Communiquée le 15 janvier 2019
DEUXIÈME SECTION
Requête no 51705/18
A.A.
contre la Belgique
introduite le 25 octobre 2018
OBJET DE L’AFFAIRE
Dans le cadre de la procédure ayant abouti à la décision en date du 17 novembre 2017 prise par le Commissaire général aux réfugiés et aux apatrides (« CGRA »), le déboutant de sa demande d’asile pour défaut de crédibilité, et de l’échec du recours contre cette décision devant le Conseil du contentieux des étrangers (« CCE »), le requérant avait déposé des documents, dont l’authenticité n’est pas contestée, attestant de sa conversion à la religion ahmadie, de son activisme au sein de la communauté ahmadie au Pakistan et en Belgique, de l’assassinat d’un membre de sa famille paternelle ahmadie, ainsi que de l’octroi par le Canada de la protection internationale à plusieurs membres de cette branche de la famille à la suite de cet assassinat.
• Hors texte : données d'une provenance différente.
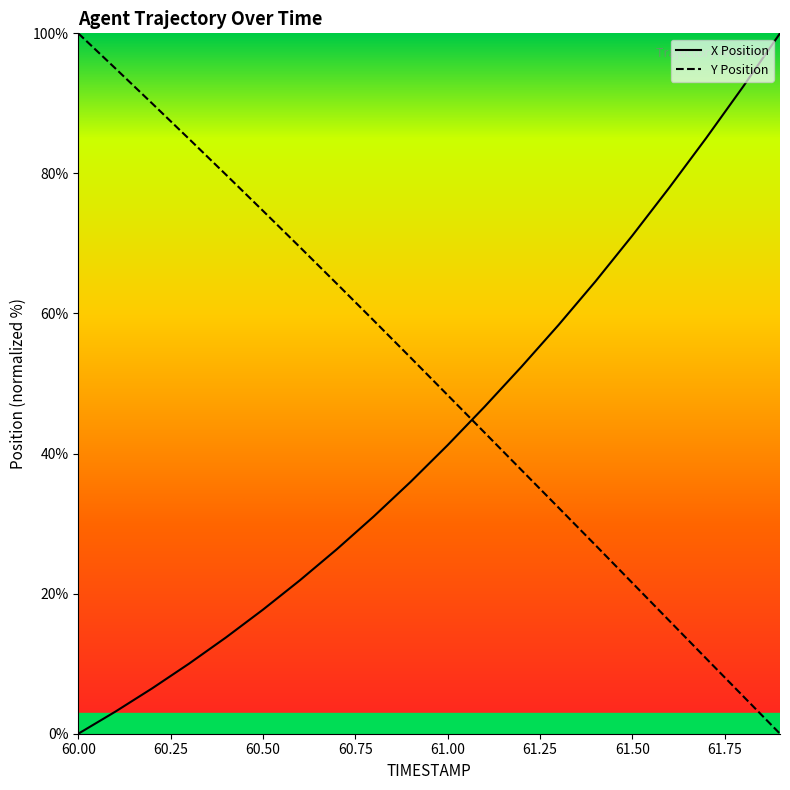

Where do Y and X first cross each other?

61.0 and 61.1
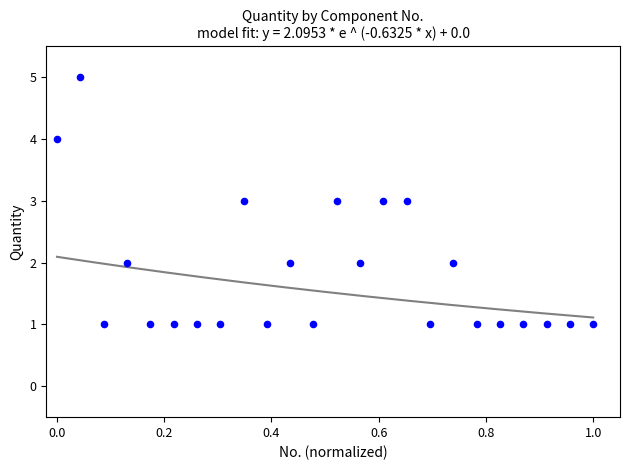

What is the range of Y values (max minus min)?

4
Devant la Cour, le requérant se plaint que le raisonnement des instances d’asile consistant à reconnaître sa conversion et son activisme ainsi que les risques qu’il a pris de ce fait tout en jugeant qu’il avait agi par opportunisme ne constitue pas un examen conforme aux exigences de l’article 3 (volet procédural) et de l’article 13 de la Convention.
QUESTIONS AUX PARTIES
1. Le requérant avait-il un risque de subir des traitements contraires à l’article 3 de la Convention, eu égard à la situation telle qu’elle se présente à ce jour au Pakistan à l’égard des membres de la communauté ahmadie (voir F.G. c. Suède [GC], no 43611/11, §§ 111-118, 23 mars 2016 pour les principes généraux relatifs aux éléments à prendre en considération pour une telle évaluation, et, s’il y a lieu, N.K. c. France, no 7974/11, 19 décembre 2013 pour ce qui est des éléments pertinents pour évaluer la situation des membres de la communauté ahmadie au Pakistan en particulier) ?
2. Dans l’affirmative, les instances d’asile belges ont-elles procédé à un examen sérieux, complet et ex nunc du risque que le requérant dit encourir en cas d’éloignement au Pakistan ? Les parties sont invitées à envisager cette question sous l’angle du volet procédural de l’article 3 de la Convention (voir F.G. c. Suède, précité, §§ 119-127, et Paposhvili c. Belgique [GC], no 41738/10, §§ 185-187, 13 décembre 2016) et des exigences quant à l’effectivité des recours au sens de l’article 13 combiné à l’article 3 de la Convention (Salah Sheekh c. Pays-Bas, no 1948/04, § 136, 11 janvier 2007, et M.S.S. c. Belgique et Grèce [GC], no 30696/09, § 293, 21 janvier 2011).